The first thing to understand is that scans are not necessarily performed with a predictable cadence. Why is this?

  • Scanning code on commit to a repository would require commits to a repository; developers don't always work on code in a particular repository, and they certainly do not have a regular pattern for committing code.
  • Scheduled scans may fail or be delayed by lack of scanning resources.
  • Ad-hoc scans may be interleaved between scans scheduled on a regular cadence.
  • Code that is not under active development may not get scanned regularly.

Factors for Changing Results

There are several variables that affect how vulnerabilities can change over time. The most obvious one is that vulnerabilities appear and disappear based on code changes over time. If this were the only factor that caused changes in detected vulnerabilities, analysis would be easy. Consider:

  • Upgrades to the SAST software can increase the coverage of languages, frameworks, APIs, and even coding techniques. Vulnerability count trends may reflect the level of scan accuracy that product changes introduce in the upgrade.
  • Tuning of the Preset, Exclusions, and/or CxQL query can change what is detected in a scan.
  • The submitted code can be changed to affect the scan results.
    • In some integration scenarios, it is possible for developers to submit code to exclude files containing vulnerable code. The issue will appear to have been remediated due to a change in the build process that is not detected by static code analysis.
    • Similarly, it is possible to inadvertently submit code that should not be scanned thus increasing the number of results.
  • Errors in the management of the code may cause vulnerabilities that were previously fixed to reappear.
  • Incremental scan results will likely differ significantly from full scan results.

FAQs

How do I identify a SAST vulnerability across multiple scans?

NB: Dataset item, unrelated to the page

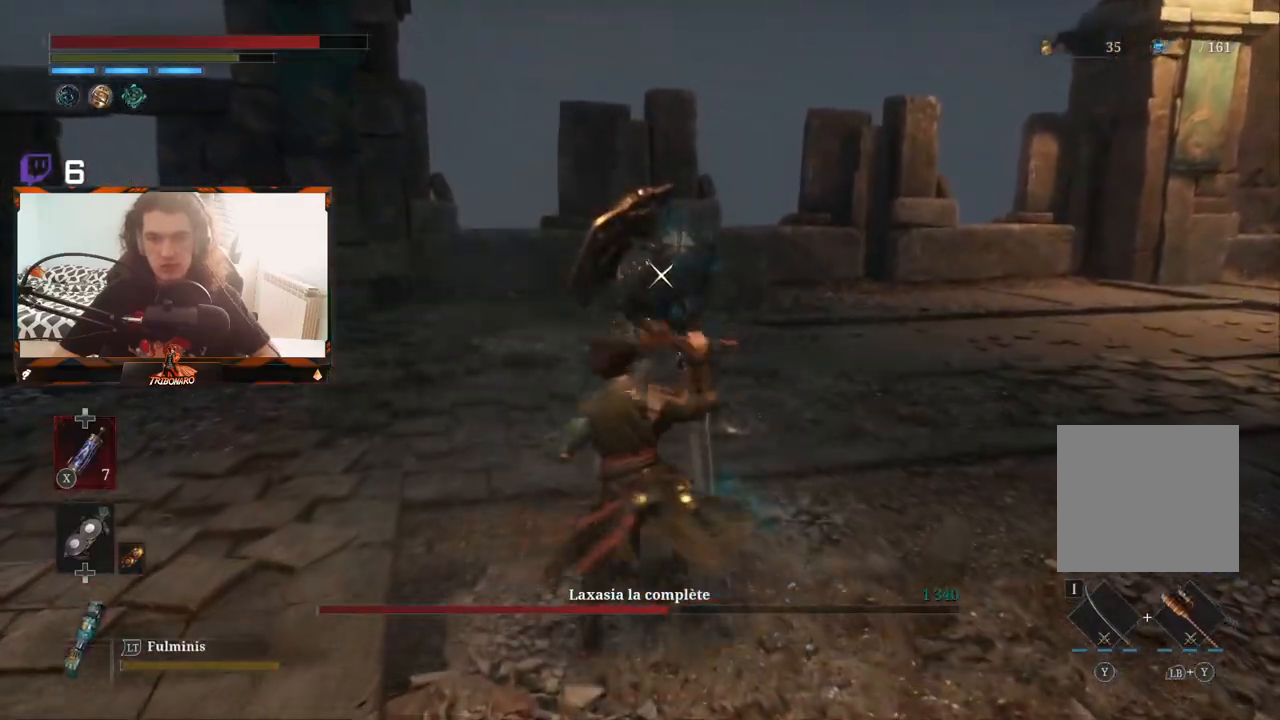
{"buttons": ["R1"], "left_stick": "center", "right_stick": "center", "events": [[217, "left_stick", "center"], [417, "R1", "down"]]}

To set expecations, it is important to note that code can change over time that is vulnerable to the same detected vulnerability. Humans may look at two sets of code and understand that it is the same code, but it is not a simple task to perform the same evaluation algorithmically. Identifying complete uniqueness of a particular vulnerability requires virtually no code changes over time. When developing software, however, it is often the case that the entirety of the code does not change every time it is scanned. The methods desribed here will provide a way to generate a unique identifier that is "unique enough" to trace the lifecycle of a specific vulnerability.

This would require the use of the SAST Vulnerability Details record set. The samples in this record set contain the flattened path of each vulnerability and would therefore need to be filtered to reduce the number of samples for analysis. Filtering the samples where NodeId is 1 is usually sufficient to reduce the records for this type of analysis.

Most approaches make the wrong assumption that SimilarityId can be used to identify each vulnerability across scans. This does not work due to:

  • Vulnerability paths for files that are copied to different paths will have the same SimilarityId.
  • Vulnerability paths for files that are scanned in multiple projects will have the same SimilarityId.
  • Code that is copy/pasted multiple times in the same file may have the same SimilarityId.
  • Different vulnerabilities with the same start and end node in the data flow path will have the same SimilarityId.

Identifying a specific vulnerability across scans depends on what is needed for your particular analysis. This may seem counterintuitive, but this is because it depends on how the SAST system is being used and what the analysis is trying to achieve. Generating a compound identifier using multiple data components will allow the vulnerability to be tracked in multiple scans.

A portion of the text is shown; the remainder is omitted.